Last year's garden- lessons learned


What worked great from last year:

We installed down a couple lengths of soaker hose (the drip kind), and just kept it hooked up for easy watering.

I spread hay over the garden soil, as mulch, and onto the grass so that the veggies weren't resting on the soil.

The watermelon, which was the most neglected plant, grew some gorgeous yellow fruit.



All heirloom tomatoes- they all worked out well, and produced well.  I was underwhelmed with the white ones, though, they just weren't as appealing.



A big 2lb yellow/gold tomato plant with deep pink insides was the showiest and most delicious- but I mixed up the tags and have never known- I suspect its a Hillbilly or a German Stripe.

The heavy duty square tomato cages, tied to each other and to the chain link fence-Big tomato plants get heavy, and ours were over 6 feet tall.

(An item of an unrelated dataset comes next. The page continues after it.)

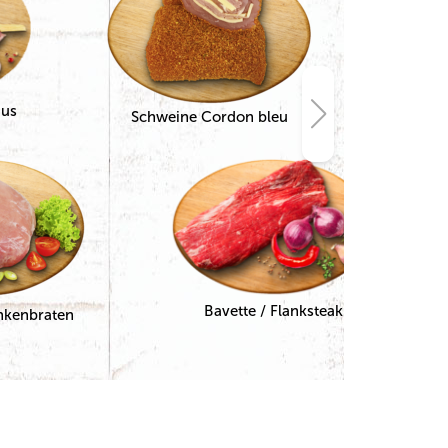
aus
Häh
Schweine Cordon bleu
Bavette / Flanksteak
nkenbraten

Tomatillos! just a couple plants was yielded enough for dozens of pints of roasted tomatillo salsa.


Salsa makins


tomatoes, ground cherries, Cajun belle and gypsy peppers

tomatillos, tomatoes, serranos, yellow carrots, eggplant


Didn't work great last year-
Bok Choi and lettuces all bolted right away.  But, I had them out in mid/late May in the heat, in full sun.

Radicchio rotted- I'm not sure what it was supposed to look like, but it ended up getting shaded/grown over too much by the tomatoes.

radicchio


1 zucchini plant got white mildew and rotted. Which worked out for the best, because we were squashed out anyways.

rotten zucchini plant

vegan zucchini cranberry almond whole wheat loaves, dozens frozen


Potato Coffee Sack- we got some burlap coffee sacks from Dunn Brothers, and filled them with compost, hay, and mulch, and lined them with wire mesh to make planting cylinders.  Then, seed potatoes were planted.  This was intended to be the technique where a little bit of soil is added to the top each time a leaf grows up, It it didn't work that way, and didn't get watered enough, and eventually yielded a few dry shriveled up small potatoes.